Mas sabia que a existência era essa fumaça, apenas não a aceitava. A luz amarela, cobrindo tudo...o surdo silêncio que ele cultivava agora, muito mais do que fizera no passado com a música que tanto o encantara...descia sobre todas as coisas como se fosse o pó daquela imensa cidade que cercava o seu apartamento. O andar alto já não o convidava mais para espiar pela janela. Evitava chegar até ela. Dizia da beleza da paisagem para todos que o visitavam, mas ele mesmo continuamente recusava-se a se aproximar. Tinha medo de que não resistisse à tentação do abismo, travestida na tentação da sua própria alma, e se atirasse enfim, sem medo de descobrir que não possuía asas em meio ao caminho do chão e sem a certeza de que iria alcançá-lo por mais que todos os prognósticos dissessem que isto era uma certeza. Ele lutava contra as certezas mais certas com uma tenacidade digna de elogio, porque o fazia ninguém sabia. Talvez ele tivesse depositado sua felicidade, todas as suas esperanças em impossíveis então seria bom acreditar no impossível, cultivá-lo, dourá-lo, fornecer-lhe cores novas a cada instante.
Eu o vejo calvo, e de meia idade, mas ele nem era calvo e nem tinha meia idade. Eu o vejo, a partir do ângulo da lâmpada do abajour, sua cabeça brilha, ele brilha, mas todo ele mergulhado em trevas, melancólicas como tudo o que devesse vir das mais obscuros profundezas infernais. Eu o vejo a partir da ponta do seu sapato, e ele todo é marrom e disforme, como um corpo oblongo, parado, estatelado diante da imensidão de sua própria grandeza. Como se dissesse: “Meu Deus! Fizeste-me tão imenso que não posso me mover. Mas como sou feliz pela imensidão que possuo e me possui.” Diante desta alto complacência nada pode ser dito.

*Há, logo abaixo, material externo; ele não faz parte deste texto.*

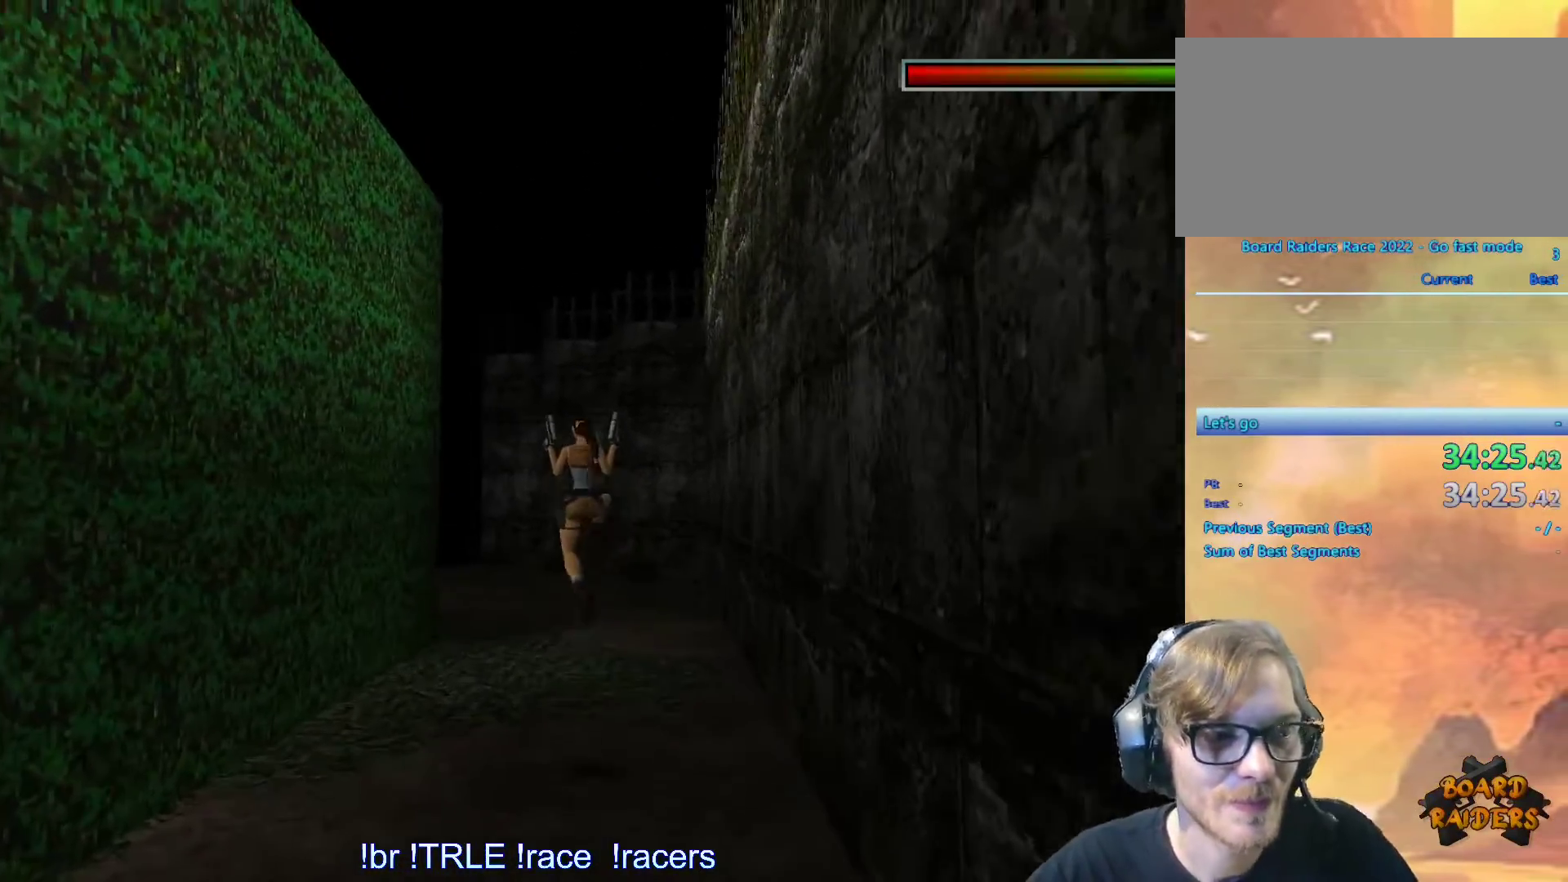
{"keys": ["alt", "up"], "events": []}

No entanto, do meu privilegiado ângulo de visão, posso observar da ponta do pé para o teto das muralhas que enfim, ele precisava mover-se, pois as águas lentamente penetravam o recinto sagrado da sua sala. Essas águas renitentes não se importavam com as suas estantes fechadas por portas de vidro para que o pó não se acumulasse sobre os livros, não se incomodava com o tapete poeirento mas sem nenhuma mácula, pois migalhas jamais nele repousavam por tempo demais. Não, não se importavam com nada disso. Nem preocupavam-se com toda a luta que ele tivera para construir este local fortificado onde ninguém entrava ou saía. Não...elas teimavam em invadir seu pequeno mundo. Ele gostaria apenas de entender, por que as coisas do mundo lá fora teimavam em tentar destruir a sua vida. Mas essa compreensão era completamente alheia à sua existência.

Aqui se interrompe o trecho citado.